* [TO DO] Scan the listing below for the word "user", then copy each line that has it.

* [RECORDS PROVIDED]
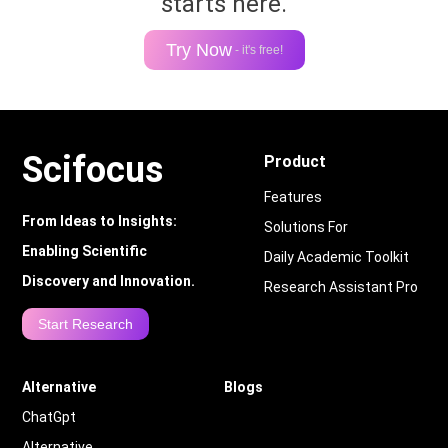
starts here.
Try Now
- it's free!
Scifocus
Product
Features
From Ideas to Insights:
Solutions For
Enabling Scientific
Daily Academic Toolkit
Discovery and Innovation.
Research Assistant Pro
Start Research
Alternative
Blogs
ChatGpt
Alternative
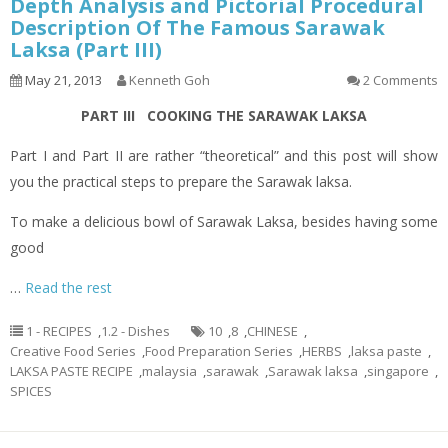
Depth Analysis and Pictorial Procedural
Description Of The Famous Sarawak
Laksa (Part III)
May 21, 2013
Kenneth Goh
2 Comments
PART III COOKING THE SARAWAK LAKSA
Part I and Part II are rather “theoretical” and this post will show
you the practical steps to prepare the Sarawak laksa.
To make a delicious bowl of Sarawak Laksa, besides having some
good
…
Read the rest
1 - RECIPES
,
1.2 - Dishes
10
,
8
,
CHINESE
,
Creative Food Series
,
Food Preparation Series
,
HERBS
,
laksa paste
,
LAKSA PASTE RECIPE
,
malaysia
,
sarawak
,
Sarawak laksa
,
singapore
,
SPICES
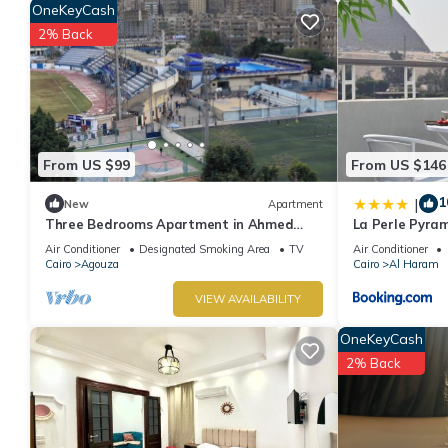
OneKeyCash
friends or group. The rental Apartment has 1 Bedroom and 1 Ba
2% Back
Check to see if this Apartment has the amenities you need and a 
Giza at this Apartment.
From US $99
From US $146
1
|
New
Apartment
Three Bedrooms Apartment in Ahmed
La Perle Pyra
oraby, Mohandseen, Cairo ,Egypt
Air Conditioner
Designated Smoking Area
TV
Air Conditioner
Cairo
Agouza
Cairo
Al Haram
VIEW AVAILABILITY
OneKeyCash
2% Back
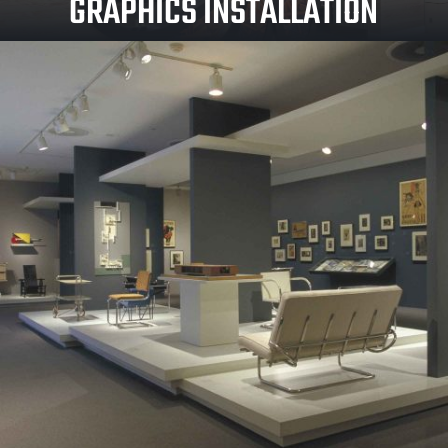
GRAPHICS INSTALLATION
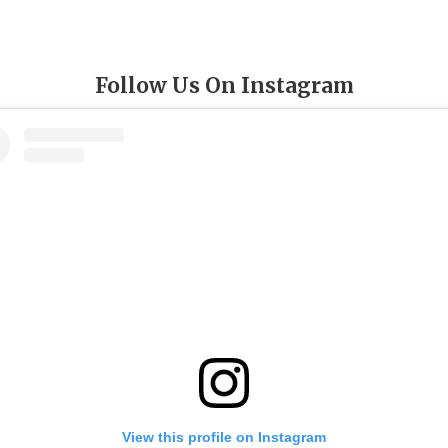
Follow Us On Instagram
View this profile on Instagram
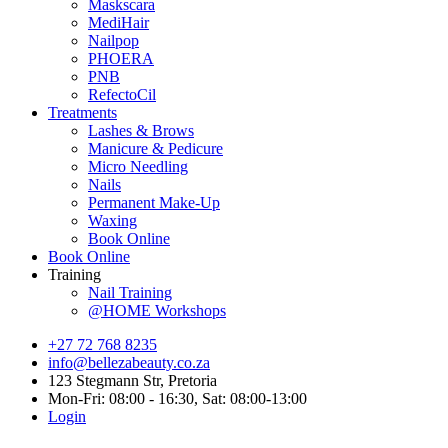
Maskscara
MediHair
Nailpop
PHOERA
PNB
RefectoCil
Treatments
Lashes & Brows
Manicure & Pedicure
Micro Needling
Nails
Permanent Make-Up
Waxing
Book Online
Book Online
Training
Nail Training
@HOME Workshops
+27 72 768 8235
info@bellezabeauty.co.za
123 Stegmann Str, Pretoria
Mon-Fri: 08:00 - 16:30, Sat: 08:00-13:00
Login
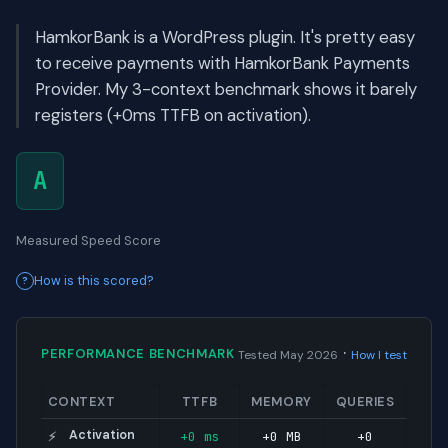
HamkorBank is a WordPress plugin. It's pretty easy
to receive payments with HamkorBank Payments
Provider. My 3-context benchmark shows it barely
registers (+0ms TTFB on activation).
A
Measured Speed Score
How is this scored?
·
PERFORMANCE BENCHMARK
Tested May 2026
How I test
CONTEXT
TTFB
MEMORY
QUERIES
Activation
+0 ms
+0 MB
+0
⚡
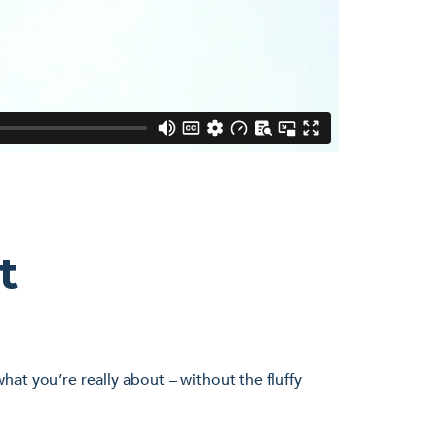
t
at you’re really about – without the fluffy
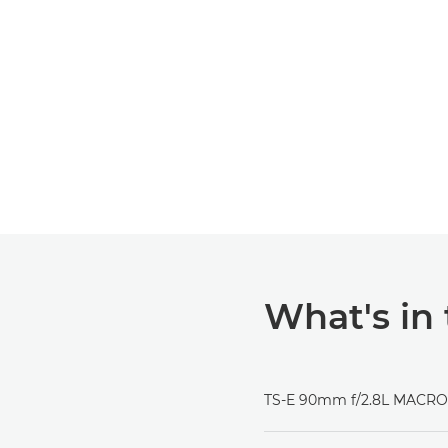
What's in
TS-E 90mm f/2.8L MACRO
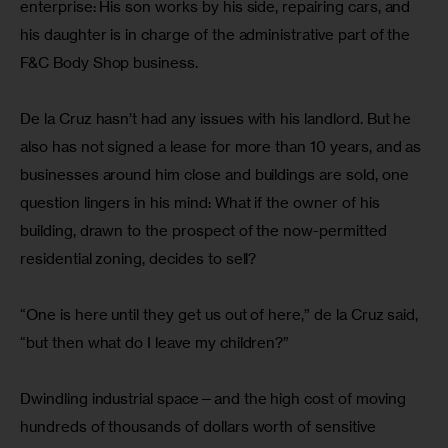
enterprise: His son works by his side, repairing cars, and 
his daughter is in charge of the administrative part of the 
F&C Body Shop business.
De la Cruz hasn’t had any issues with his landlord. But he 
also has not signed a lease for more than 10 years, and as 
businesses around him close and buildings are sold, one 
question lingers in his mind: What if the owner of his 
building, drawn to the prospect of the now-permitted 
residential zoning, decides to sell?
“One is here until they get us out of here,” de la Cruz said, 
“but then what do I leave my children?”
Dwindling industrial space—and the high cost of moving 
hundreds of thousands of dollars worth of sensitive 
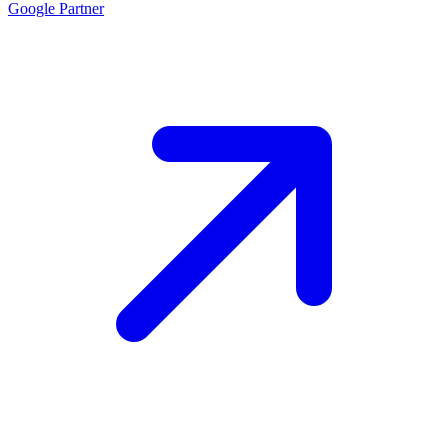
Google
Partner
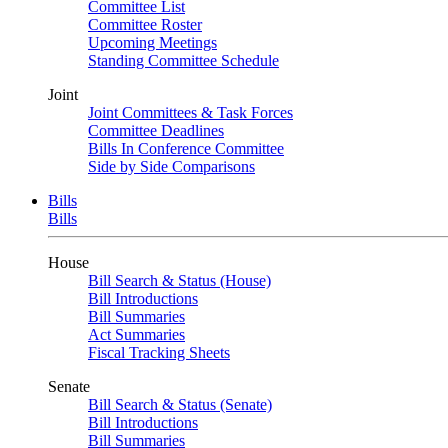
Committee List
Committee Roster
Upcoming Meetings
Standing Committee Schedule
Joint
Joint Committees & Task Forces
Committee Deadlines
Bills In Conference Committee
Side by Side Comparisons
Bills
Bills
House
Bill Search & Status (House)
Bill Introductions
Bill Summaries
Act Summaries
Fiscal Tracking Sheets
Senate
Bill Search & Status (Senate)
Bill Introductions
Bill Summaries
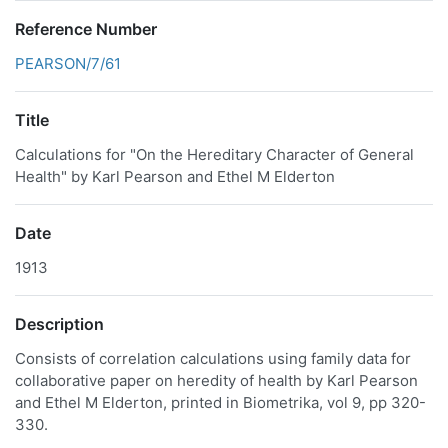
Reference Number
PEARSON/7/61
Title
Calculations for "On the Hereditary Character of General
Health" by Karl Pearson and Ethel M Elderton
Date
1913
Description
Consists of correlation calculations using family data for
collaborative paper on heredity of health by Karl Pearson
and Ethel M Elderton, printed in Biometrika, vol 9, pp 320-
330.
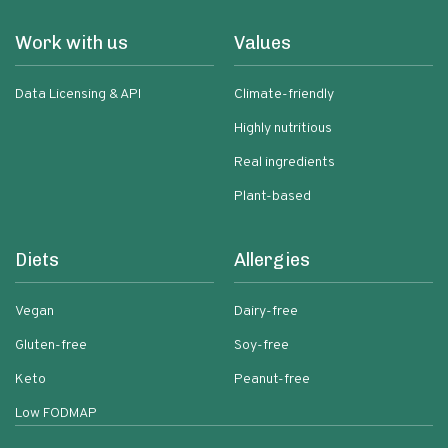
Work with us
Values
Data Licensing & API
Climate-friendly
Highly nutritious
Real ingredients
Plant-based
Diets
Allergies
Vegan
Dairy-free
Gluten-free
Soy-free
Keto
Peanut-free
Low FODMAP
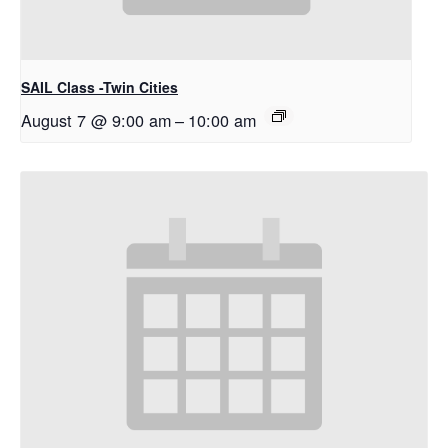
SAIL Class -Twin Cities
August 7 @ 9:00 am
–
10:00 am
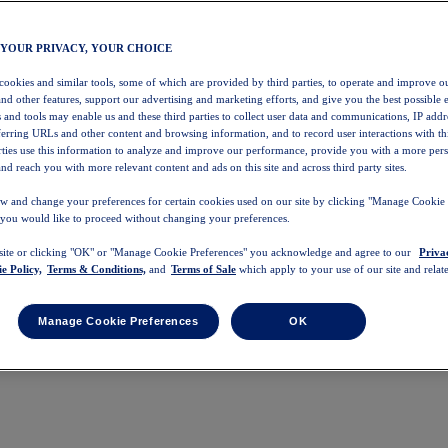
 YOUR PRIVACY, YOUR CHOICE
 cookies and similar tools, some of which are provided by third parties, to operate and improve ou
and other features, support our advertising and marketing efforts, and give you the best possible 
 and tools may enable us and these third parties to collect user data and communications, IP addr
eferring URLs and other content and browsing information, and to record user interactions with thi
arties use this information to analyze and improve our performance, provide you with a more per
nd reach you with more relevant content and ads on this site and across third party sites.
w and change your preferences for certain cookies used on our site by clicking "Manage Cookie 
 you would like to proceed without changing your preferences.
 site or clicking "OK" or "Manage Cookie Preferences" you acknowledge and agree to our
Priva
e Policy,
Terms & Conditions,
and
Terms of Sale
which apply to your use of our site and relate
Manage Cookie Preferences
OK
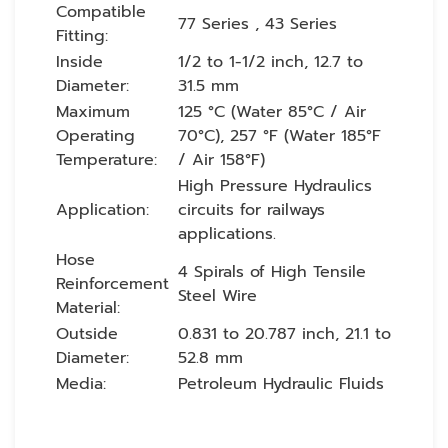
Compatible
77 Series , 43 Series
Fitting:
Inside
1/2 to 1-1/2 inch, 12.7 to
Diameter:
31.5 mm
Maximum
125 °C (Water 85°C / Air
Operating
70°C), 257 °F (Water 185°F
Temperature:
/ Air 158°F)
High Pressure Hydraulics
Application:
circuits for railways
applications.
Hose
4 Spirals of High Tensile
Reinforcement
Steel Wire
Material:
Outside
0.831 to 20.787 inch, 21.1 to
Diameter:
52.8 mm
Media:
Petroleum Hydraulic Fluids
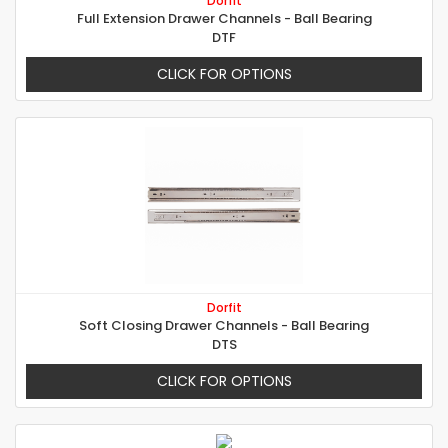
Dorfit
Full Extension Drawer Channels - Ball Bearing
DTF
CLICK FOR OPTIONS
Dorfit
Soft Closing Drawer Channels - Ball Bearing
DTS
CLICK FOR OPTIONS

* [RESULT OF THE TASK]
 and tools may enable us and these third parties to collect user data and communications, IP addr
eferring URLs and other content and browsing information, and to record user interactions with thi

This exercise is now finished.